Blog Housing Costs

How Urban Housing Shortages Fuel Costly Climate Disasters

How do urban housing shortages caused by tight zoning and other land use regulations increase the risk of climate disaster? 

In Relational Geographies of Urban Unsustainability: The Entanglement of California’s Housing Crisis With WUI Growth and Climate Change, Miriam Greenberg, Hillary Angelo, Elena Losada, and Christopher C. Wilmers connect insights from urban social science, planning, and the natural sciences to argue that high housing costs in center cities – which are the result of strict regulations (and often, bans) on infill and multi-family housing – displace people to relatively-more affordable exurbs in the wildland-urban interface (WUI), where they are at increased risk of climate disasters from fires, floods, and other extreme, climate-driven events.

Key Takeaways:

  • Where previous researchers assumed people’s desire to live near natural amenities was “pulling” development into the WUI, these writers identify the high cost of urban housing as a “push” factor driving sprawl in the relatively more affordable WUI exurbs.
  • Researchers studying growth in the WUI and its relationship to climate risk should expand their analysis to include the urban housing market factors that influence growth at the urban periphery.
  • Efforts to curb sprawl in the WUI and ensure climate resilience should include action on the urban housing affordability crisis, particularly in California.

In this mostly analytical article, the authors make the case that existing research on climate risk in the WUI is too siloed, and that a cross-disciplinary approach is necessary.

After detailing the rapid growth of housing in the WUI, both at the interface of urban areas and wildlands, and within actual wild forest and grasslands, they turn to the under-examined question of why people are moving to the WUI. 

Where previous researchers assumed, based on little or no empirical evidence, that WUI housing growth was driven by “a desire to live closer to nature,” the authors argue that “rapid WUI growth since the 1990s should be understood in relation to another historically contemporaneous dynamic: the ‘push’ factor of affordable housing crises in driving exurban development, particularly in California.” 

Further, they identify distinct economic motivations driving WUI growth, distinguishing between “affordable exurbs” and “recreation exurbs.” While rich San Franciscans, for example, might move to Tahoe to ski and live “in harmony with nature,” lower-income families from the San Francisco metro area move to the exurbs of Stockton – because they can’t afford urban rents and home prices. 

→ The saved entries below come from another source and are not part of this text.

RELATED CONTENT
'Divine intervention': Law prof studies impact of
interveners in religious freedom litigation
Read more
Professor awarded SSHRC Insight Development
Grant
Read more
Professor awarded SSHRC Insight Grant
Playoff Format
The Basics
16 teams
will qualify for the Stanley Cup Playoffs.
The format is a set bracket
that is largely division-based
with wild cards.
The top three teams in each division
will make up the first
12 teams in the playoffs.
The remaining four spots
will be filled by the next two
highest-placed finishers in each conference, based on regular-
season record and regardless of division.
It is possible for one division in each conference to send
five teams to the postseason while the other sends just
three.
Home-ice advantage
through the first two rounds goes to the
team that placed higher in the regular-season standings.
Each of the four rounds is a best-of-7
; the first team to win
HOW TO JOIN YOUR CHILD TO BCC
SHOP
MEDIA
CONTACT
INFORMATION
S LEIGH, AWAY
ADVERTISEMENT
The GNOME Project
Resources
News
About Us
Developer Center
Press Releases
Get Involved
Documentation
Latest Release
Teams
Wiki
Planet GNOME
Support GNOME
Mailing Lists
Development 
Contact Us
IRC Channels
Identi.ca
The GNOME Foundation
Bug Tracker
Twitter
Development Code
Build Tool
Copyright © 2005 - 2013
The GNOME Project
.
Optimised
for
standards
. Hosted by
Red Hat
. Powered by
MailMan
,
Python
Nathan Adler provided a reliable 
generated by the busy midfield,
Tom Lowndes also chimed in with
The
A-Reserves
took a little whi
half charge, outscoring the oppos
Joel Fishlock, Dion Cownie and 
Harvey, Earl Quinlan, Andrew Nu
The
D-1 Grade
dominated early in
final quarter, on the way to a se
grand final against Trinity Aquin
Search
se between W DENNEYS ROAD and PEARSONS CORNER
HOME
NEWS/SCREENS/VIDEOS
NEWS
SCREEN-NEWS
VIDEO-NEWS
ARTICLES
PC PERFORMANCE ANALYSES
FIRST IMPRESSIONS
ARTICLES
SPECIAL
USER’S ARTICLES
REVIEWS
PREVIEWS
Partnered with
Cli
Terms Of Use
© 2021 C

Meanwhile, both types of exurban WUI development increase the risk of severe climate disaster, particularly fire.

While the relationship between urban housing affordability and exurban growth in places with high climate risk may be self-evident to environmentalists and urban YIMBYs, it remains under-studied in academia: “there is no systematic, scholarly literature linking these housing market dynamics to WUI growth, nor to fire danger and other climate-related environmental risk.” 

The researchers argue that the Northern California Megaregion, which includes the Bay Area, Sacramento, Monterey Bay, and the Northern Joaquin Valley, where explosive job growth in the central Bay Area was accommodated by sprawl deep into the WUI rather than infill, is a leading and extreme example of this dynamic.

The authors conclude that urban housing unaffordability is a major motivator for migration into high-hazard zones in the WUI, and that policymakers must integrate state, local, and federal housing policy with climate policy to encourage infill in climate-resilient cities rather than exurban sprawl.